Этот перерыв особенно потряс Мику Гольдштейна, когда до него долетели слухи о новой фазе в жизни его бывшей жены. Белла, с её неукротимой пассионарной энергией, могла скалы своротить, если понадобится. Таким образом, дальнейший путь музыкального критика Карпа был, строго говоря, предначертан и определён, и этот путь прямиком вёл в ешиву: там учат уму-разуму и стипендию дают. Что же касается неразумного покамест Ивана, то и его тропинку в сочной траве надежды можно было уже различить: хедер, свисающие с висков русые пейсы и кипелэ на макушке.
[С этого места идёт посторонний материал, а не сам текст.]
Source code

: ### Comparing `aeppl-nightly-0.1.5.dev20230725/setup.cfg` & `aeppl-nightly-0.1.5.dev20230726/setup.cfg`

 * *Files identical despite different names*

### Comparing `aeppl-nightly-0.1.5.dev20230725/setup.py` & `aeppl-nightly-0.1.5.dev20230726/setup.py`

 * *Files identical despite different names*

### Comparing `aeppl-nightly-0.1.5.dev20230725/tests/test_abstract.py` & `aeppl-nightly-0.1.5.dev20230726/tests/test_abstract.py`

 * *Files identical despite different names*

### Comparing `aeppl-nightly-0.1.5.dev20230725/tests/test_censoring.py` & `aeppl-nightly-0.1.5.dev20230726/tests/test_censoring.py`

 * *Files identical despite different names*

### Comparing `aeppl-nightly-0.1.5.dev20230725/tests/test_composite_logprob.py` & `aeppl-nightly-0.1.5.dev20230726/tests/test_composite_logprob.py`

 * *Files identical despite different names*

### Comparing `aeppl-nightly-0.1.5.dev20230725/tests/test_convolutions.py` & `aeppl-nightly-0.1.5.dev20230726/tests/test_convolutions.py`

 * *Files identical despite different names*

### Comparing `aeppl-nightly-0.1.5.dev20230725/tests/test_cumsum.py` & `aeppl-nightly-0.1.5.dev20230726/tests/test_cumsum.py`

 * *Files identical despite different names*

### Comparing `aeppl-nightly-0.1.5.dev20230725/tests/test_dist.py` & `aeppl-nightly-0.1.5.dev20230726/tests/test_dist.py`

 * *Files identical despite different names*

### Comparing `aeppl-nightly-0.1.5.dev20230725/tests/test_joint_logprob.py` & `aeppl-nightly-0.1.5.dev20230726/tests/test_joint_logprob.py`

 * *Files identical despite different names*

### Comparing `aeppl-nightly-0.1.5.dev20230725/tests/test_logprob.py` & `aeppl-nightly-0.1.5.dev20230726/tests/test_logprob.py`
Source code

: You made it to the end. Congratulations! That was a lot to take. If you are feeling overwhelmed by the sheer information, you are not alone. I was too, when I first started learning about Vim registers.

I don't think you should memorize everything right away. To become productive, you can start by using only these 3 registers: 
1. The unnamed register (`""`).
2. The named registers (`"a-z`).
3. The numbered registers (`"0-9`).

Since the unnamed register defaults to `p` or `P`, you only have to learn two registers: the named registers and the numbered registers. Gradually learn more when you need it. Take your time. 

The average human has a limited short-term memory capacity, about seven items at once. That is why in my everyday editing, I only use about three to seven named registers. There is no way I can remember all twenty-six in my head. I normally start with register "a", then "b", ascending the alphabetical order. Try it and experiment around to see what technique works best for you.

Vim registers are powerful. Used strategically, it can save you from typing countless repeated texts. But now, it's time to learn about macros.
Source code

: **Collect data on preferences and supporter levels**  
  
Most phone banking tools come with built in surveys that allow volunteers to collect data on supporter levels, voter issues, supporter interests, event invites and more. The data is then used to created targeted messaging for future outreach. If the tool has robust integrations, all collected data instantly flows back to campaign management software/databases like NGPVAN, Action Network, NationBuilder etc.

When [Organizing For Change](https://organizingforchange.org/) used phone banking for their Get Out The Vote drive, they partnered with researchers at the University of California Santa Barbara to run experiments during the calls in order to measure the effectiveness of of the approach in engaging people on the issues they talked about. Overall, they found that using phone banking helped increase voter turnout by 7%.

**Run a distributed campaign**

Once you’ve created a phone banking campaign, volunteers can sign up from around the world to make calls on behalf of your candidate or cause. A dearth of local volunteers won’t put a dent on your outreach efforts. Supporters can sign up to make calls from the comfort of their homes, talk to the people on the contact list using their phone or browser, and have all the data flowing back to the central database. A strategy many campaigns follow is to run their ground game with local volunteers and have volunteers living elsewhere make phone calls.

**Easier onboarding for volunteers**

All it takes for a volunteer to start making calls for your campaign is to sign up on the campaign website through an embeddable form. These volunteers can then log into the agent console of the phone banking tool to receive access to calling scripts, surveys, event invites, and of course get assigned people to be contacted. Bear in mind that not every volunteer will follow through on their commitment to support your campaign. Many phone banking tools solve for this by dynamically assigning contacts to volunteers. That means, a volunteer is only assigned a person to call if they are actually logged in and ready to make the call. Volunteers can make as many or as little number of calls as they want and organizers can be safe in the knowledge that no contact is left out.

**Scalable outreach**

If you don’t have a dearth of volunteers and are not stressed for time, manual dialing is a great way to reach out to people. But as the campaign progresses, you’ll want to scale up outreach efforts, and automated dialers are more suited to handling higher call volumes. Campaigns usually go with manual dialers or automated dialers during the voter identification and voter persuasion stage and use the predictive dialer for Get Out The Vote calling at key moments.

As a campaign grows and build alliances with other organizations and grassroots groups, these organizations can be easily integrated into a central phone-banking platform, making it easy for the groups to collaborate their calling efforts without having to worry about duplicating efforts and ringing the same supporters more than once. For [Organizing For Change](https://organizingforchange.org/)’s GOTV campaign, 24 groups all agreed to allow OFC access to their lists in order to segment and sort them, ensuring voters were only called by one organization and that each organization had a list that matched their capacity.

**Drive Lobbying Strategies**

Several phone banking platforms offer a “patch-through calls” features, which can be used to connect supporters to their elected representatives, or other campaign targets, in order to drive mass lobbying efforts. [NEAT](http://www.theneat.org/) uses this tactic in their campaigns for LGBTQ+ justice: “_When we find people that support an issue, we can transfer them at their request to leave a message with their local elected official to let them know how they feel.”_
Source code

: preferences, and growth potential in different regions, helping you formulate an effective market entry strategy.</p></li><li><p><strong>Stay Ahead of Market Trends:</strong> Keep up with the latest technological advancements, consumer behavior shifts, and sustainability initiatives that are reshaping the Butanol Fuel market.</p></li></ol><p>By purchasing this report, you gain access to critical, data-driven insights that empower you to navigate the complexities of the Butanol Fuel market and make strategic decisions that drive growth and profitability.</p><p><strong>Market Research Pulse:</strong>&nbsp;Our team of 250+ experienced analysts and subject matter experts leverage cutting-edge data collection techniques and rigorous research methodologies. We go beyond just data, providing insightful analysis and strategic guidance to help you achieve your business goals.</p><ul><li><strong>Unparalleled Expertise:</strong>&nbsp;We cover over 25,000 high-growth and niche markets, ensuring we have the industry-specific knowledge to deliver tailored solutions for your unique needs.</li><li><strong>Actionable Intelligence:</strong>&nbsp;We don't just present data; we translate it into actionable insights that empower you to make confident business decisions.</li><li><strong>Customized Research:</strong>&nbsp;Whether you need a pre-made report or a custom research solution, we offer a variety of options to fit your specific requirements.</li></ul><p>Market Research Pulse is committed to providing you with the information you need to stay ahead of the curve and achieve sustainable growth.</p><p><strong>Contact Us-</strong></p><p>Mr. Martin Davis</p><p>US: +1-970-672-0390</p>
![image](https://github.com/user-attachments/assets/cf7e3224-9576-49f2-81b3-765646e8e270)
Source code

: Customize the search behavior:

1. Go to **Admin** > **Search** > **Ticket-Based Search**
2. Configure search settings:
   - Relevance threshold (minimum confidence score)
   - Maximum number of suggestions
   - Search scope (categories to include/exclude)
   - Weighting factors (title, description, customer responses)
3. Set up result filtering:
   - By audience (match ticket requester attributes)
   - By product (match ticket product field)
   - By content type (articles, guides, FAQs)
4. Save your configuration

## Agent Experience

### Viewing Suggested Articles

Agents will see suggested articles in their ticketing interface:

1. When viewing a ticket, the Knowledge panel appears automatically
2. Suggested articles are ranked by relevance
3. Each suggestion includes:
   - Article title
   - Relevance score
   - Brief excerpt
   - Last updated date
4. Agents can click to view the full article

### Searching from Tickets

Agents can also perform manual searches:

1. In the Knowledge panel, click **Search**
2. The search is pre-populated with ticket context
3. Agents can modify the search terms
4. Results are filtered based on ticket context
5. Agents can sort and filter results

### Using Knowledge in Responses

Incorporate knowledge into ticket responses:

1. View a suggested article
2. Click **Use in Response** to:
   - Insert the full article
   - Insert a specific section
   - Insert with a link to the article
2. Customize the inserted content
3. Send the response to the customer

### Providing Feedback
В конце концов многоопытный Александр Васильевич Кикин — а ведь он был не дурак! — в своё время советовал царевичу Алексею подчиниться воле венценосного отца и укрыться в монастыре от житейских забот: «Клобук к голове чай не гвоздями пришит!» Клобук не кипа, и я не буду настаивать на том, что мысль об опальном сыне Великого Петра и дальновидном наставнике Кикине сама собою пришла на ум не вполне ориентировавшейся в закоулках отечественной истории Белле Карп. Но мы-то с вами, включая любознательного Мику Гольдштейна, помним описанный интересный случай — и этого достаточно.